Thousands of indigenous Brazilians are gathered in the capital this week to demand the creation of new reserves on their ancestral lands.
They came from all around the country to Brasilia for their 19th annual gathering under the slogan "Terra Livre" (free land) – the first since the return to power in January of leftist leader Luiz Inacio Lula da Silva.
Lula had expressed support for expanding indigenous reserves, unlike his far-right predecessor Jair Bolsonaro, who had vowed to not yield "one more centimetre."
"We travelled a week to get here.
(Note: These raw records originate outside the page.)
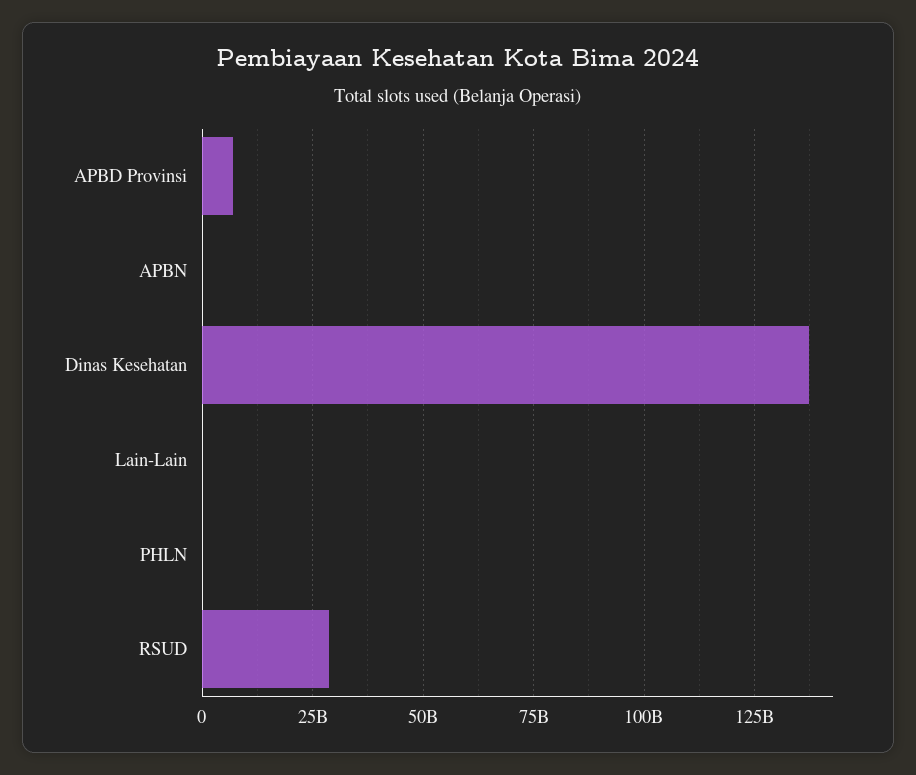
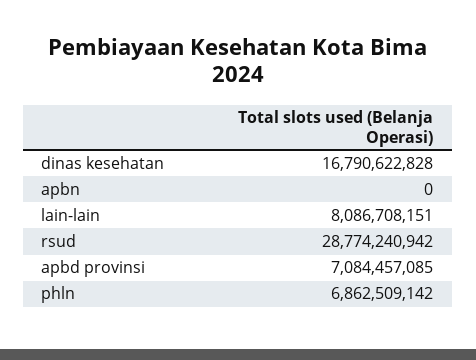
  {
    "APBD Provinsi": 7084457085,
    "APBN": 0,
-   "Dinas Kesehatan": 137500000000,
+   "Dinas Kesehatan": 16790622828,
-   "Lain-Lain": 0,
+   "Lain-Lain": 8086708151,
-   "PHLN": 0,
+   "PHLN": 6862509142,
    "RSUD": 28774240942
  }

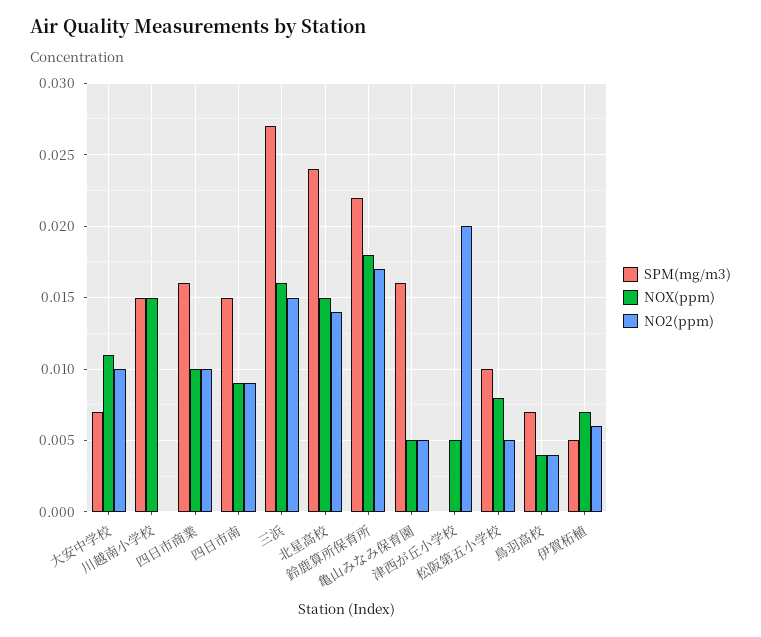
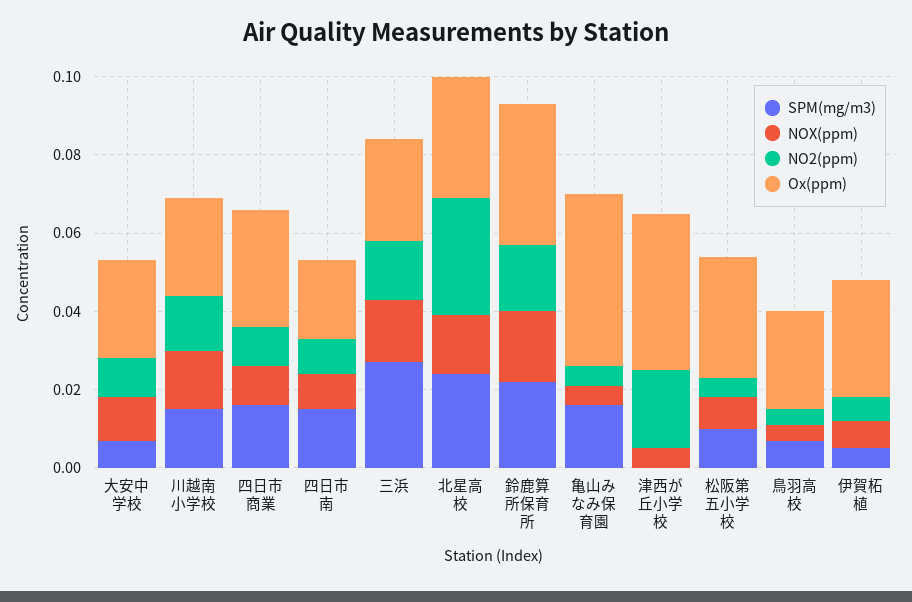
  {
    "SPM(mg/m3)": {
      "大安中学校": 0.007,
      "川越南小学校": 0.015,
      "四日市商業": 0.016,
      "四日市南": 0.015,
      "三浜": 0.027,
      "北星高校": 0.024,
      "鈴鹿算所保育所": 0.022,
      "亀山みなみ保育園": 0.016,
      "津西が丘小学校": 0,
      "松阪第五小学校": 0.01,
      "鳥羽高校": 0.007,
      "伊賀柘植": 0.005
    },
    "NOX(ppm)": {
      "大安中学校": 0.011,
      "川越南小学校": 0.015,
      "四日市商業": 0.01,
      "四日市南": 0.009,
      "三浜": 0.016,
      "北星高校": 0.015,
      "鈴鹿算所保育所": 0.018,
      "亀山みなみ保育園": 0.005,
      "津西が丘小学校": 0.005,
      "松阪第五小学校": 0.008,
      "鳥羽高校": 0.004,
      "伊賀柘植": 0.007
    },
    "NO2(ppm)": {
      "大安中学校": 0.01,
-     "川越南小学校": 0,
+     "川越南小学校": 0.015,
      "四日市商業": 0.01,
      "四日市南": 0.009,
      "三浜": 0.015,
-     "北星高校": 0.014,
+     "北星高校": 0.03,
      "鈴鹿算所保育所": 0.017,
      "亀山みなみ保育園": 0.005,
      "津西が丘小学校": 0.02,
      "松阪第五小学校": 0.005,
      "鳥羽高校": 0.004,
      "伊賀柘植": 0.006
-   }
+   },
+   "Ox(ppm)": {
+     "大安中学校": 0.025,
+     "川越南小学校": 0.025,
+     "四日市商業": 0.03,
+     "四日市南": 0.02,
+     "三浜": 0.025,
+     "北星高校": 0.03,
+     "鈴鹿算所保育所": 0.035,
+     "亀山みなみ保育園": 0.045,
+     "津西が丘小学校": 0.04,
+     "松阪第五小学校": 0.03,
+     "鳥羽高校": 0.025,
+     "伊賀柘植": 0.03
+   }
  }

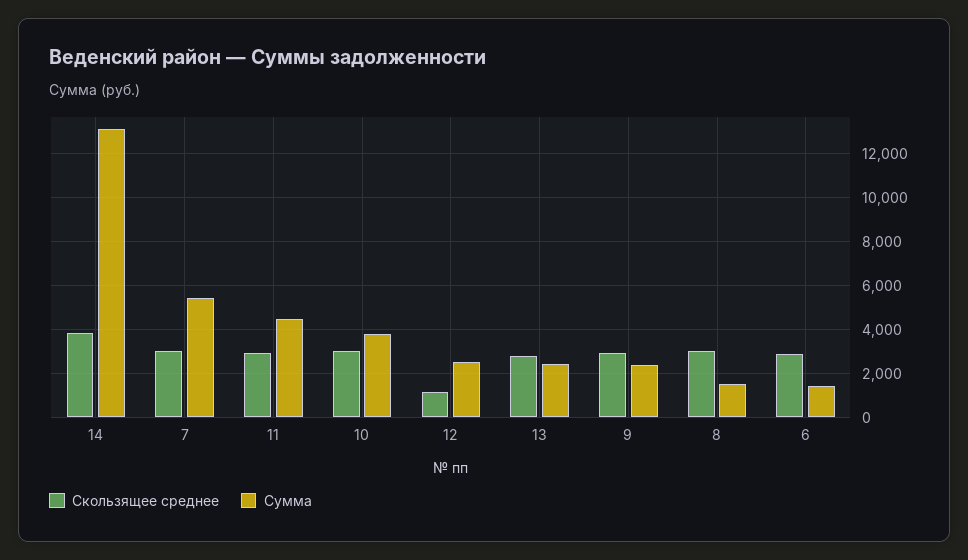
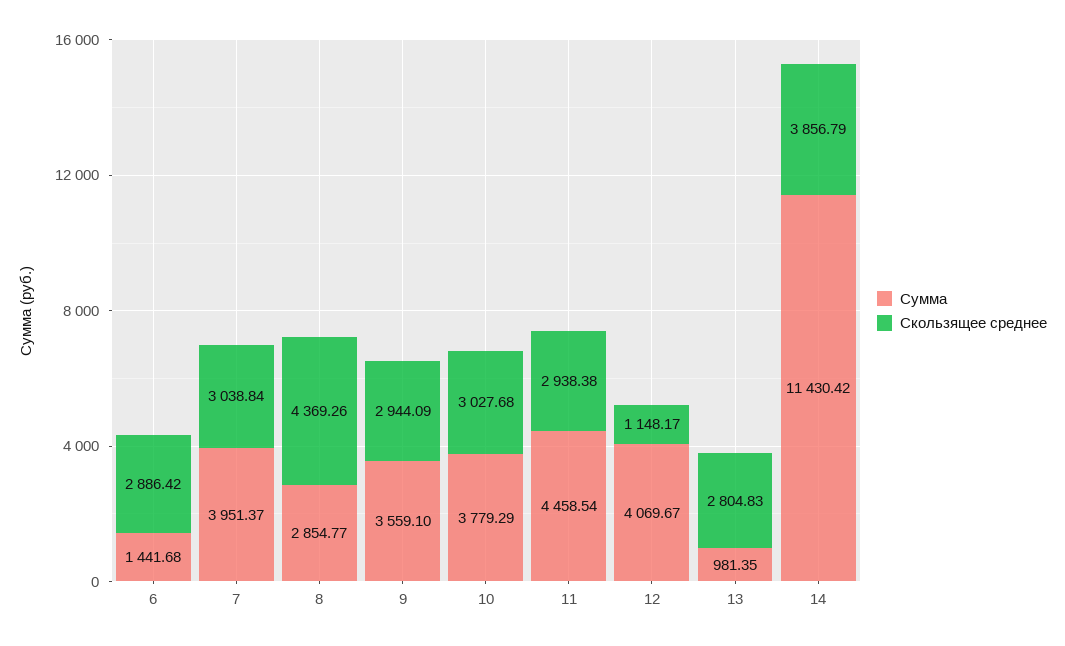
  {
    "Скользящее среднее": {
      "14": 3856.79,
      "7": 3038.84,
      "11": 2938.38,
      "10": 3027.68,
      "12": 1148.17,
      "13": 2804.83,
      "9": 2944.09,
-     "8": 3000,
+     "8": 4369.26,
      "6": 2886.42
    },
    "Сумма": {
-     "14": 13000,
+     "14": 11430.42,
-     "7": 5500,
+     "7": 3951.37,
      "11": 4458.54,
      "10": 3779.29,
-     "12": 2500,
+     "12": 4069.67,
-     "13": 2500,
+     "13": 981.35,
-     "9": 2500,
+     "9": 3559.1,
-     "8": 1500,
+     "8": 2854.77,
      "6": 1441.68
    }
  }

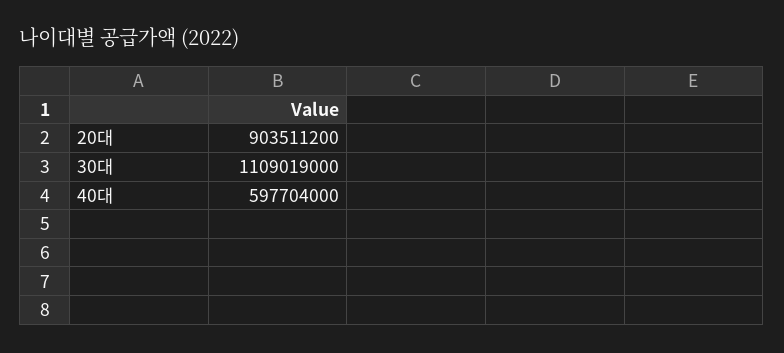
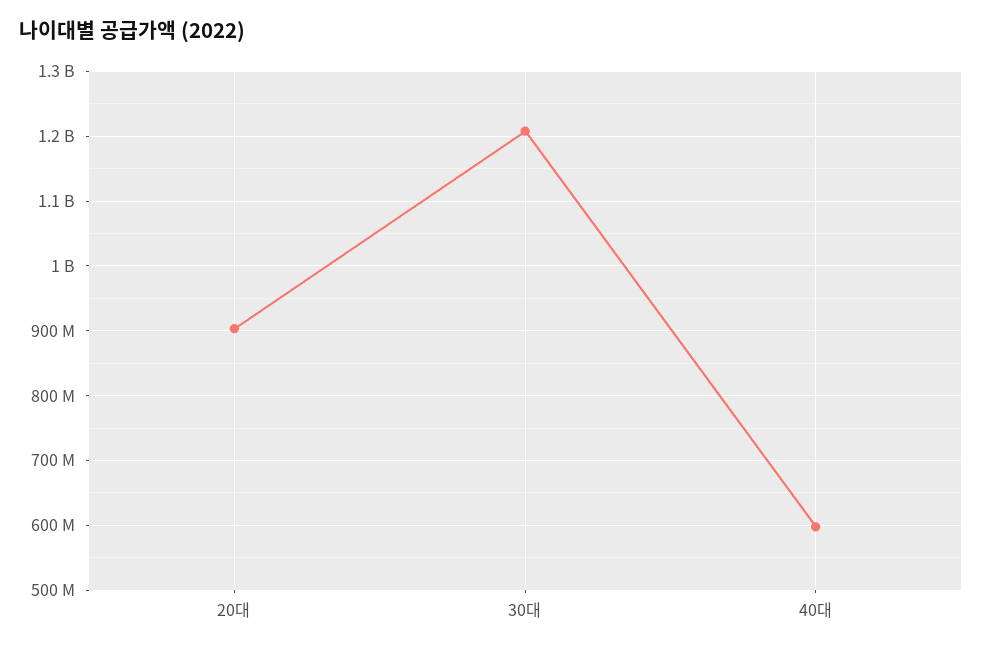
  {
    "20대": 903511200,
-   "30대": 1109019000,
+   "30대": 1210000000,
    "40대": 597704000
  }

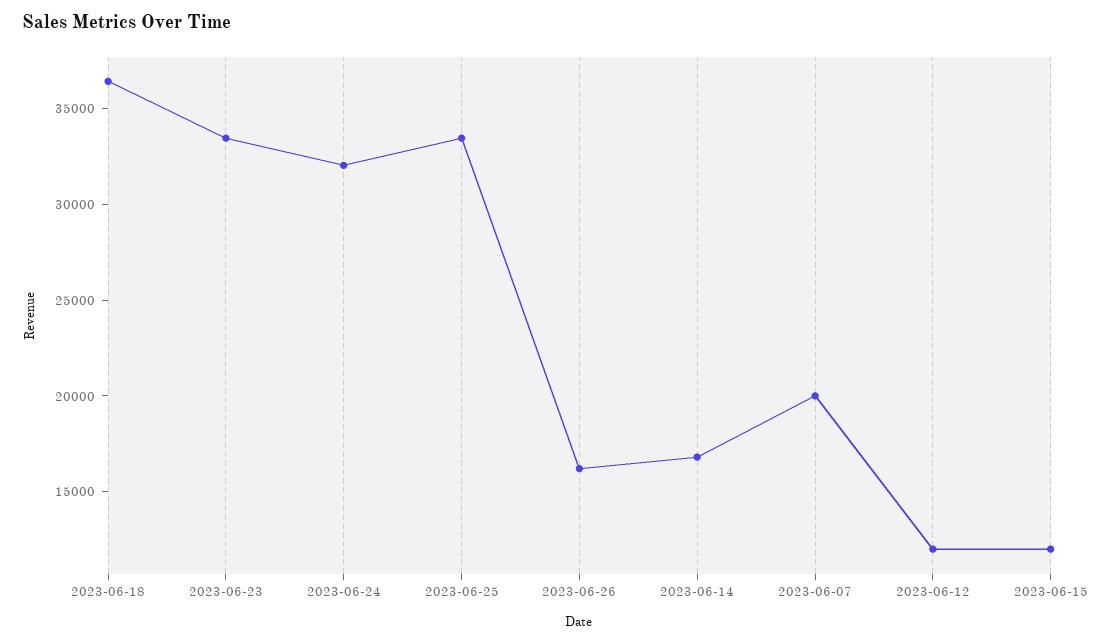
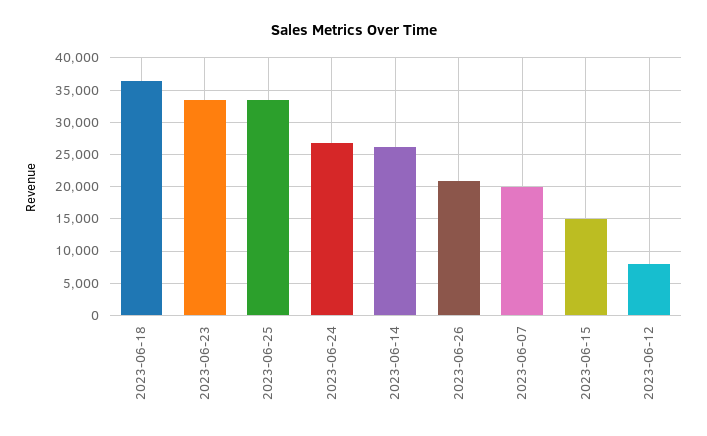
  {
    "2023-06-18": 36000,
    "2023-06-23": 33000,
-   "2023-06-24": 32000,
+   "2023-06-24": 27000,
    "2023-06-25": 33000,
-   "2023-06-26": 16000,
+   "2023-06-26": 21000,
-   "2023-06-14": 17000,
+   "2023-06-14": 26000,
    "2023-06-07": 20000,
-   "2023-06-12": 12000,
+   "2023-06-12": 8000,
-   "2023-06-15": 12000
+   "2023-06-15": 15000
  }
What we want is equal rights for all indigenous peoples throughout Brazil," Joyce Paumari Hiraka, 24, told AFP-TV – her face, like many others there, decorated with tribal motifs.
Many among the assembled sported majestic feather head-dresses and body paint, presented a stark contrast to the futuristic architecture of the capital city hosting the week-long gathering that started Monday.
"The demarcation of our lands is very important for us, to prevent intrusions by those who come to destroy the forest," said 33-year-old Andre Guajajara, who came from the northeastern state of Maranhão.
Indigenous reserves are considered by experts as a bulwark against Amazon deforestation caused mainly by mining and agricultural expansion.
"Our territory is an island of forest with destruction all around," said Yakari Kuikuro Mehinaku, who lives on a reserve in the Alto Xingu region of Brazil's central Mato Grosso state.
"The government needs to take care of the environment as we the indigenous people do," he added.
Lula, who had previously governed from 2003 to 2010, created a Indigenous Peoples Ministry on his return to office for a third term.
The minister in charge, Sonia Guajajara, recently announced 14 new reserves will be registered, covering a total area of 1.5 million hectares.